* _Excerpt_
....

Training question from a beginner

#100

by bnotoe - opened Mar 25

Mar 25

Hi everyone

I'm a total noob at this and I openly admit I don't know what I'm doing. I mix-matched a bunch of training parameters from random online tutorials and LoRA guides (this Huggingface page and Civitai), so my TOML is probably a Frankenstein monster.

The generations come out with a really ugly green wash/tint (especially in backgrounds, water, space scenes, and shadows, everything looks like murky olive soup) plus a heavy painterly/scratchy texture on skin and flat surfaces that shouldn't have it.

Here are two example outputs that show the problems (Nami from One Piece on water and the guy in the spaceship interior):

This is the exact TOML (in the "LoRA_Easy_Training_Scripts-refresh" program) I'm using right now:

[[subsets]]
caption_extension = ".txt"
image_dir = "/content/drive/MyDrive/Loras/[ARTISTSTYLE]/dataset"
name = "subset 1"
num_repeats = 1
random_crop_padding_percent = 0.0

[train_mode]
train_mode = "lora"

[general_args.args]
persistent_data_loader_workers = true
pretrained_model_name_or_path = ""
full_bf16 = true
mixed_precision = "bf16"
gradient_checkpointing = true
seed = 23
max_data_loader_n_workers = 1
max_token_length = 225
prior_loss_weight = 1.0
sdpa = true
cache_latents = true
vae_batch_size = 1
max_train_epochs = 20

[general_args.dataset_args]
resolution = 1024
batch_size = 1

[network_args.args]
network_dim = 8
network_alpha = 8.0
min_timestep = 0
max_timestep = 1000

[optimizer_args.args]
lr_scheduler = "cosine"
warmup_ratio = 0.1
max_grad_norm = 1.0
optimizer_type = "Came"
loss_type = "l2"
learning_rate = 1.25e-5

[saving_args.args]
output_dir = "/content/drive/MyDrive/Loras/[ARTISTSTYLE]/output"
output_name = "[ARTISTSTYLE]"
save_precision = "bf16"
save_model_as = "safetensors"
save_every_n_epochs = 1
save_last_n_epochs_state = 1
save_state = true

[logging_args.args]
log_prefix_mode = "disabled"
run_name_mode = "default"

[anima_args.args]
pretrained_model_name_or_path = "/content/drive/MyDrive/Downloaded_models/anima-preview2.safetensors"

....

Data listing:
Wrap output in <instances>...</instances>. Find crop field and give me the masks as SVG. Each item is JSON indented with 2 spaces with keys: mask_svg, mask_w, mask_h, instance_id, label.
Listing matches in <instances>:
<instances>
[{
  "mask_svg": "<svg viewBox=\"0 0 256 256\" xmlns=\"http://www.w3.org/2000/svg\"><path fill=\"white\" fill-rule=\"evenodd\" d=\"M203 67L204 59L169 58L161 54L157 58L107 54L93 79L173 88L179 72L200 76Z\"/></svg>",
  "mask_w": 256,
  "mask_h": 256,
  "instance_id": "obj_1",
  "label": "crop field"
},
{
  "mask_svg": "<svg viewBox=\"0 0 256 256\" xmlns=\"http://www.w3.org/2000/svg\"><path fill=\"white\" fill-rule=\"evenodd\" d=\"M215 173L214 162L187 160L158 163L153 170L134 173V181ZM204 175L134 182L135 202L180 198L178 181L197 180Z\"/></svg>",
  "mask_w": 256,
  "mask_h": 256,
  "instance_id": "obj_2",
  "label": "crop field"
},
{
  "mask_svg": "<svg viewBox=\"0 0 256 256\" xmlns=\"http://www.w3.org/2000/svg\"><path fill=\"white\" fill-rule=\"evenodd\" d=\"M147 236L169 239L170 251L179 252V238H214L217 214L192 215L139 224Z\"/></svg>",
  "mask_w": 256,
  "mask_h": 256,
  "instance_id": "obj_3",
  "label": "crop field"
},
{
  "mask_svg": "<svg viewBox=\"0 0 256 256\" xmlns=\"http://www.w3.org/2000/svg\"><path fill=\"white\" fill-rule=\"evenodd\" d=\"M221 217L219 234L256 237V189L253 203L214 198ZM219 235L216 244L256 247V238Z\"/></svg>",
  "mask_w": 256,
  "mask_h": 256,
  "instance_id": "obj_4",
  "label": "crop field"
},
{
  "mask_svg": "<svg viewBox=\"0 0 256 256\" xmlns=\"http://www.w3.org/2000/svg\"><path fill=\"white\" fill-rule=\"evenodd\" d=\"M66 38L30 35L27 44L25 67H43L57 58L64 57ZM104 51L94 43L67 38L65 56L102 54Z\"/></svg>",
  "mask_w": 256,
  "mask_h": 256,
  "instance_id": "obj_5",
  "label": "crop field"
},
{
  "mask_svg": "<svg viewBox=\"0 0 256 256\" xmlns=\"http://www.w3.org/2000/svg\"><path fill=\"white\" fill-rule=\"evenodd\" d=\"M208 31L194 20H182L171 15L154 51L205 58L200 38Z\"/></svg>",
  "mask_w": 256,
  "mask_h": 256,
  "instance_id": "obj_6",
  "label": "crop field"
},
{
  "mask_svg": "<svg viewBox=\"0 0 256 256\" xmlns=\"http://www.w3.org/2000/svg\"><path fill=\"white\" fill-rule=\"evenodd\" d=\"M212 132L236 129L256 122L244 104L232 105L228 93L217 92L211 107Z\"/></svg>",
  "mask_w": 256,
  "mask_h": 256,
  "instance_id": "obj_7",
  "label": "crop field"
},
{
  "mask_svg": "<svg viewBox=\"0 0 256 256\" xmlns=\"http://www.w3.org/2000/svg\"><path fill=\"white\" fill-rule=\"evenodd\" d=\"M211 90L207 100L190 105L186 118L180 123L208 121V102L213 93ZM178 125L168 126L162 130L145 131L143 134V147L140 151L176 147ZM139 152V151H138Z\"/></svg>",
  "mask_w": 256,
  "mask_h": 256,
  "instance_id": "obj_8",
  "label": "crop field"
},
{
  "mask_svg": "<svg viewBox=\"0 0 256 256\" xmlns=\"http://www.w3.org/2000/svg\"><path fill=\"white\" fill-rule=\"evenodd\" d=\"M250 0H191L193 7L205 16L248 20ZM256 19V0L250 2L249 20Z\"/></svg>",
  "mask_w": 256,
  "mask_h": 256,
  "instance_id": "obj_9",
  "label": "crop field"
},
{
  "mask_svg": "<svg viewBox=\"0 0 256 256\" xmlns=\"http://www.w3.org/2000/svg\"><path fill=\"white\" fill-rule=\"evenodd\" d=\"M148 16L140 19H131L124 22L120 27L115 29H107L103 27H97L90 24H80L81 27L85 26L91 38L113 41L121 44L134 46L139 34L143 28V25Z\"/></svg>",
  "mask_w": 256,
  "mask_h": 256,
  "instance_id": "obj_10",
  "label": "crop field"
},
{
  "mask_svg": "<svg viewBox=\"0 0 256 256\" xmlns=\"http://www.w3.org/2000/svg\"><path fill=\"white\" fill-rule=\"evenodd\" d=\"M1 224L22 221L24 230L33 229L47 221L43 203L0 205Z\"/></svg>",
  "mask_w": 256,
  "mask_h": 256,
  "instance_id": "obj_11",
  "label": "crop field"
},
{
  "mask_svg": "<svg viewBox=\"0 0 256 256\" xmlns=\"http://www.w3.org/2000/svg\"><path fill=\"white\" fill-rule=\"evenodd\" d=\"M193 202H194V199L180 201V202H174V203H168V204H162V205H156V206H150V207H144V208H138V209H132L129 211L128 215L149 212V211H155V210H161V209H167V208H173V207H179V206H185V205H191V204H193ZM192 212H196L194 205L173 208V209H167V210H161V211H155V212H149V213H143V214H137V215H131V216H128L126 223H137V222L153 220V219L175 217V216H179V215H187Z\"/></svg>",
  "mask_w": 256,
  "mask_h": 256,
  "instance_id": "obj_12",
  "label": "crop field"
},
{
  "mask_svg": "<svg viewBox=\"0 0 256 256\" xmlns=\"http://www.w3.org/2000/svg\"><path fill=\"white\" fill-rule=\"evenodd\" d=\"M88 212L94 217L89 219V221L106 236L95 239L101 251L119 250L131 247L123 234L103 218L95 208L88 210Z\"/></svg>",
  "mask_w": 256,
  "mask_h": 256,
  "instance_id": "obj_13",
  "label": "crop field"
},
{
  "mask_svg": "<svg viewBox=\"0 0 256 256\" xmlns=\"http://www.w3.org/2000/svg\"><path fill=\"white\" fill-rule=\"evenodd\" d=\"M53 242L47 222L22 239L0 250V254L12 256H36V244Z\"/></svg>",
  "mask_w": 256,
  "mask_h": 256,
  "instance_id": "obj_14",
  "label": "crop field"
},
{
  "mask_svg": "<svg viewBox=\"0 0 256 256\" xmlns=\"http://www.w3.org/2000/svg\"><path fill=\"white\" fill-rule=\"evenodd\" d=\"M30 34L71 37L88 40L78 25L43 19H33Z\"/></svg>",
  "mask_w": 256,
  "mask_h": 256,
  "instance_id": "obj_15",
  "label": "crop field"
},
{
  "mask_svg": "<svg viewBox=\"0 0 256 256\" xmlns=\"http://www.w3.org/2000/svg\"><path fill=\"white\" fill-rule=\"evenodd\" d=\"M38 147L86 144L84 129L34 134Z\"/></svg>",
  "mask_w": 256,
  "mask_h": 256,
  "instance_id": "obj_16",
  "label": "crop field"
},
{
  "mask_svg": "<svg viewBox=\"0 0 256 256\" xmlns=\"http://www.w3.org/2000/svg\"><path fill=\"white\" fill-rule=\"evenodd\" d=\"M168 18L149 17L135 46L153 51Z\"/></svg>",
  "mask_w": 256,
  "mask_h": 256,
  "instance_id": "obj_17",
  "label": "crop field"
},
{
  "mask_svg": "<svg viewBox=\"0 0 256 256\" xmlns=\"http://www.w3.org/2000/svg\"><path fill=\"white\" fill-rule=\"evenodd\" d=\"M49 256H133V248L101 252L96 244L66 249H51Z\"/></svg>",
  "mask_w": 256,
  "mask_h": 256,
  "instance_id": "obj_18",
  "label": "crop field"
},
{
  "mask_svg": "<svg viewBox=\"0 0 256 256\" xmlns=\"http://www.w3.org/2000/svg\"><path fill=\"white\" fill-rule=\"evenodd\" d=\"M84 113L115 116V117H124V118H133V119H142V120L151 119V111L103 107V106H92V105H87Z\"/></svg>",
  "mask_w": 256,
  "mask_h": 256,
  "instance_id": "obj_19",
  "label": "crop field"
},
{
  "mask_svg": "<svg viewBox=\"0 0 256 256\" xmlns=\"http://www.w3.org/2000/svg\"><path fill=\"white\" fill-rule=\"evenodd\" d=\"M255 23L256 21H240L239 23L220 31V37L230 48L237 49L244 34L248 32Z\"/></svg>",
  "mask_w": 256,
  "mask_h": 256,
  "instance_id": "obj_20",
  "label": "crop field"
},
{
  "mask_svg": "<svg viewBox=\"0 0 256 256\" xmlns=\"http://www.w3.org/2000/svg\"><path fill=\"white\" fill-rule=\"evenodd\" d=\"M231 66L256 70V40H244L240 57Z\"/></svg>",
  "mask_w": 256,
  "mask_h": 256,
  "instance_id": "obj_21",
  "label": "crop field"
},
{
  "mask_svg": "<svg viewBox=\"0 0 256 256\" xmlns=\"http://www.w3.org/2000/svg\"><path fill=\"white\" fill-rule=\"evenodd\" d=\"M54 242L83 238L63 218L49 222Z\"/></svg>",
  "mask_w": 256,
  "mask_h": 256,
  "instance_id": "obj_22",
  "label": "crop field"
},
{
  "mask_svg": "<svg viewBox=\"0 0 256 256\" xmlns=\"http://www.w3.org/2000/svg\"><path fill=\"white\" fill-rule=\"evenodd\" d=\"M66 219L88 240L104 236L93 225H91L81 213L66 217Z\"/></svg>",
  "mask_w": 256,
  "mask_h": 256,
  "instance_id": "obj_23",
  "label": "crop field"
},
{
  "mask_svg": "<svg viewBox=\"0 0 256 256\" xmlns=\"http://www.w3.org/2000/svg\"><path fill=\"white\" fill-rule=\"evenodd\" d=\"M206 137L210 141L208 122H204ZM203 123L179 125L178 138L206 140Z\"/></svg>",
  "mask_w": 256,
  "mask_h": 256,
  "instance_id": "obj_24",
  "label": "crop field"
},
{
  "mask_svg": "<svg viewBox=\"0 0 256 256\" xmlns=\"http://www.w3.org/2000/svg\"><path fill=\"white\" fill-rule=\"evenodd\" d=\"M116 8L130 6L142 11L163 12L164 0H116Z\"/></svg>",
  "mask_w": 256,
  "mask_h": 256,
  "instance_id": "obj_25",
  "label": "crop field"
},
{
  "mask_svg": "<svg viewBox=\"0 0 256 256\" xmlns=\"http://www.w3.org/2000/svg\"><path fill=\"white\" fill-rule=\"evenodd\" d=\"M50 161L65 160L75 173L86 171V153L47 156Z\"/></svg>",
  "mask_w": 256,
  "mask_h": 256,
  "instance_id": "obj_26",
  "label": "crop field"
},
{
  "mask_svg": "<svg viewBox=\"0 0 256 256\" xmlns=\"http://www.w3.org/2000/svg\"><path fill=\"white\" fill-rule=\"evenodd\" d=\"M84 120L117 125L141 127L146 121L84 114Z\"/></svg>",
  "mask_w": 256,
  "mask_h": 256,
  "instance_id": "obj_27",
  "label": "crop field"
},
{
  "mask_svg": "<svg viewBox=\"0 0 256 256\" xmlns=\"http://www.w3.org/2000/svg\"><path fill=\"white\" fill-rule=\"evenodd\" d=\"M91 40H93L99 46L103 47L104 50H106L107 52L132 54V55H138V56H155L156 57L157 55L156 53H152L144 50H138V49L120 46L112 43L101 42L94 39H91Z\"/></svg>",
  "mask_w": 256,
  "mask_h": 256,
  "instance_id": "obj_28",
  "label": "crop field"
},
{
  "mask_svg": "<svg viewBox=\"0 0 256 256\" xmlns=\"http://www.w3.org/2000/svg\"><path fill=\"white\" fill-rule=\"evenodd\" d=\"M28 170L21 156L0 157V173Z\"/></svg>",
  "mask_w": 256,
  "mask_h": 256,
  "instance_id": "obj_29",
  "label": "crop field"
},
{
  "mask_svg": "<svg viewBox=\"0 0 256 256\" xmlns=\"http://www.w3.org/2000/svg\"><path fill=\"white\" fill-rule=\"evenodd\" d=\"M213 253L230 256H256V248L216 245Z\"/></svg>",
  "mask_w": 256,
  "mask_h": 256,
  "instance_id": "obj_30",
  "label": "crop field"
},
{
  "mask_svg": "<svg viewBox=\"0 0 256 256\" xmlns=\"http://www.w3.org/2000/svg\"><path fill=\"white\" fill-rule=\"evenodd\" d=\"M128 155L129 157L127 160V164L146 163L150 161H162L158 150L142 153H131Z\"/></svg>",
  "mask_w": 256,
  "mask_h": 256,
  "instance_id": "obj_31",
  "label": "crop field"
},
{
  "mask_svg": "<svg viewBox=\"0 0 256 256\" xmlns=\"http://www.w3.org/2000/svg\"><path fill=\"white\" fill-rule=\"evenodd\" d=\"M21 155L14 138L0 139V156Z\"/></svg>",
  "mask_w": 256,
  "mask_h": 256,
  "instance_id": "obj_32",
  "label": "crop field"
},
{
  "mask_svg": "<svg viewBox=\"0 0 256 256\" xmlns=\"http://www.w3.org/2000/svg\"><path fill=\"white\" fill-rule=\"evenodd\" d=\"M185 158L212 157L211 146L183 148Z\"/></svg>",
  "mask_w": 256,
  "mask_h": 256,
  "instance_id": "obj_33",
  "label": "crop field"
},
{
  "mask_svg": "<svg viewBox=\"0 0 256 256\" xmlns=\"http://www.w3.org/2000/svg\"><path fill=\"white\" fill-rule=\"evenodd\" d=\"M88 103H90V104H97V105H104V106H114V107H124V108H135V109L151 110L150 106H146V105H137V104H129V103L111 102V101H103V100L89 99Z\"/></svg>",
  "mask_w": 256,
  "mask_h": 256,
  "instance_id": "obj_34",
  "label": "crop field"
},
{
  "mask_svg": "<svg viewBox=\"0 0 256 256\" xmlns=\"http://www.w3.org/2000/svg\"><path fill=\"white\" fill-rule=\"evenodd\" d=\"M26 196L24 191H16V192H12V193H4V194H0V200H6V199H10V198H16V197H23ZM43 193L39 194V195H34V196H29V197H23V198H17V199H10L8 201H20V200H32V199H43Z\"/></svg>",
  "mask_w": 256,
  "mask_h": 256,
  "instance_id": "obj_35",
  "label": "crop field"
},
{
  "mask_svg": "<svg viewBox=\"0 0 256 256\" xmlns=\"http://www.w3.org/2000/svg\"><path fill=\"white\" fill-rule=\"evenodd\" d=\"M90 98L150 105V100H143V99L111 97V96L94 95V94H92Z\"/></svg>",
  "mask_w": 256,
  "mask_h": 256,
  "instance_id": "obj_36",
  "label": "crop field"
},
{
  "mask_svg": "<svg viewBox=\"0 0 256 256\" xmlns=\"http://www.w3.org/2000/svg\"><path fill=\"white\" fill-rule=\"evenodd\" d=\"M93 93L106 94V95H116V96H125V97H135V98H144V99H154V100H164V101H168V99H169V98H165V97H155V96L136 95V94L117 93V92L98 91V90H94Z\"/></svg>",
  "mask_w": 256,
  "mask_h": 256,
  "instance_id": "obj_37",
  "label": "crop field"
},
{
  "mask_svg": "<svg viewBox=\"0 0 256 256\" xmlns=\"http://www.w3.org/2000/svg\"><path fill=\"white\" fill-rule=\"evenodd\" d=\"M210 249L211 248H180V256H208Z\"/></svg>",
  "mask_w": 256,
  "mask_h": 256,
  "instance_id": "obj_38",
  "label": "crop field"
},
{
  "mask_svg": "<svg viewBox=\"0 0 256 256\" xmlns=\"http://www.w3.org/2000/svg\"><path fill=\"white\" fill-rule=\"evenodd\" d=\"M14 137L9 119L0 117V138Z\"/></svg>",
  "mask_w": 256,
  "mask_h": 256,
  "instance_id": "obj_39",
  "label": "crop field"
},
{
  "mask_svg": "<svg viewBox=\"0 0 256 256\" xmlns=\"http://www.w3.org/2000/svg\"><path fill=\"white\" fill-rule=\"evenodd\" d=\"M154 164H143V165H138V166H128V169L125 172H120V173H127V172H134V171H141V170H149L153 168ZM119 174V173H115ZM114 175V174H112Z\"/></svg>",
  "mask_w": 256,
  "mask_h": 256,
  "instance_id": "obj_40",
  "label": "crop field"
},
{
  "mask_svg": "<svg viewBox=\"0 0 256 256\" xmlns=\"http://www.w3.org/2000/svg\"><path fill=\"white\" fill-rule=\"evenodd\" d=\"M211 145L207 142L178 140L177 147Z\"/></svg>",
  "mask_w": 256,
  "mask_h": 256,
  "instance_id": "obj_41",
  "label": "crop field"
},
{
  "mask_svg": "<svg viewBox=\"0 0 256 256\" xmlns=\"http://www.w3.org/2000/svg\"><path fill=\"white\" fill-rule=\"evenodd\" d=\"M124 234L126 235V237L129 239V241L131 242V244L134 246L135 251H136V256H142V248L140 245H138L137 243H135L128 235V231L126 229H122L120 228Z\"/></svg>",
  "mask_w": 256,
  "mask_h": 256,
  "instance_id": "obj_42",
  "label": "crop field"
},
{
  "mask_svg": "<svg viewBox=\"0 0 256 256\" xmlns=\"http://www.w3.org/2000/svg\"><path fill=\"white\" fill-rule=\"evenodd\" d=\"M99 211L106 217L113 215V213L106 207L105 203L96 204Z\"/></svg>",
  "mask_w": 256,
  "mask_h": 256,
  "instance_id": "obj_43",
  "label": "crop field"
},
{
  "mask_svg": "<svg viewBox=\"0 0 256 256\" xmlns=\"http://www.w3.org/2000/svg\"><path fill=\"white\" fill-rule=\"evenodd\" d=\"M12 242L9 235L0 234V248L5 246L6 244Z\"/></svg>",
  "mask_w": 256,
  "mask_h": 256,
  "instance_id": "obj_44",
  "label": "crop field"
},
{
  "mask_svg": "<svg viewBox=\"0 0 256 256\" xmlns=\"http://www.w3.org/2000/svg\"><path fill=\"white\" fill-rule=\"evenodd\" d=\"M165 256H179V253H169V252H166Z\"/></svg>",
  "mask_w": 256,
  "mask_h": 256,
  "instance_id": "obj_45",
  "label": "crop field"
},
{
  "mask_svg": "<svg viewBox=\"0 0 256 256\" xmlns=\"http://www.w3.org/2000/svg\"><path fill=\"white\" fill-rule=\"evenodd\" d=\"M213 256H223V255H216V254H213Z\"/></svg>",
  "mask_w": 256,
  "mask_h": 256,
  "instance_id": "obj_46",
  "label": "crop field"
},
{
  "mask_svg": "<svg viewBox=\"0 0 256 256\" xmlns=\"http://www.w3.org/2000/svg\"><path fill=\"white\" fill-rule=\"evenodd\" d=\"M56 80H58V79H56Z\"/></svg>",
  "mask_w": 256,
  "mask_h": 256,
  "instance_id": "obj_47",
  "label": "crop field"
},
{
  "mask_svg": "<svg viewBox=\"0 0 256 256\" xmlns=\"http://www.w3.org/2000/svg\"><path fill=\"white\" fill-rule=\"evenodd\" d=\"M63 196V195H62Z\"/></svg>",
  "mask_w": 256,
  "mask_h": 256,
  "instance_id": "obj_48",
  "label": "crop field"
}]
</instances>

....

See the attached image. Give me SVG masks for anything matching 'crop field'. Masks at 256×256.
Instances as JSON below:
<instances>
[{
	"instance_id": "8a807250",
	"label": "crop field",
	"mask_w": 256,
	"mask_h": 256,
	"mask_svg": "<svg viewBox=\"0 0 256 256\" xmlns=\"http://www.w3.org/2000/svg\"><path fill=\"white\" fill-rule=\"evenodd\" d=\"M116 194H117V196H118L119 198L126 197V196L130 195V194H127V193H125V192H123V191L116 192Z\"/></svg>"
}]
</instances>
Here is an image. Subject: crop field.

....

* _Tasks to carry out_
A - In the LoRA training thread, what optimizer type does the poster's TOML set?
B - Substitute "beginner" for "noob" in the LoRA training thread, and write out the part between "by bnotoe - opened" and "a Frankenstein monster.", inclusive.
C - Please proceed with the LoRA training thread from where it stops.
The entries are not needed.

* _Exercise responses_
A - Came

B -
by bnotoe - opened Mar 25

Mar 25

Hi everyone

I'm a total beginner at this and I openly admit I don't know what I'm doing. I mix-matched a bunch of training parameters from random online tutorials and LoRA guides (this Huggingface page and Civitai), so my TOML is probably a Frankenstein monster.

C -
qwen3 = "/content/drive/MyDrive/Downloaded_text_encoders/qwen_3_06b_base.safetensors"
vae = "/content/drive/MyDrive/Downloaded_VAEs/qwen_image_vae.safetensors"
qwen3_max_token_length = 512
t5_max_token_length = 512
timestep_sampling = "sigma"
discrete_flow_shift = 3.0

[edm_loss_args.args]
edm2_loss_weighting = false

[extra_args.args]
weighting_scheme = "uniform"
debiased_estimation_loss = true
noise_offset = 0.1

[bucket_args.dataset_args]
enable_bucket = true
min_bucket_reso = 512
max_bucket_reso = 1536
bucket_reso_steps = 64

[network_args.args.network_args]
loraplus_lr_ratio = "2.0"
network_reg_dims = ".*blocks\\\\.(1[89]|2[0-7])\\\\..*=16"
include_patterns = "['.*unet_blocks_([0-9]|1[0-9]|2[0-7])\\\\..*']"
exclude_patterns = "['.*_te_layers_.*', '.*adaln_modulation.*']"
network_reg_lrs = ".*blocks\\\\.(1[89]|2[0-7])\\\\..*=3e-05, .*blocks\\\\.([0-9]|1[0-7])\\\\..*=1.25e-05"

[optimizer_args.args.optimizer_args]
weight_decay = "0.1"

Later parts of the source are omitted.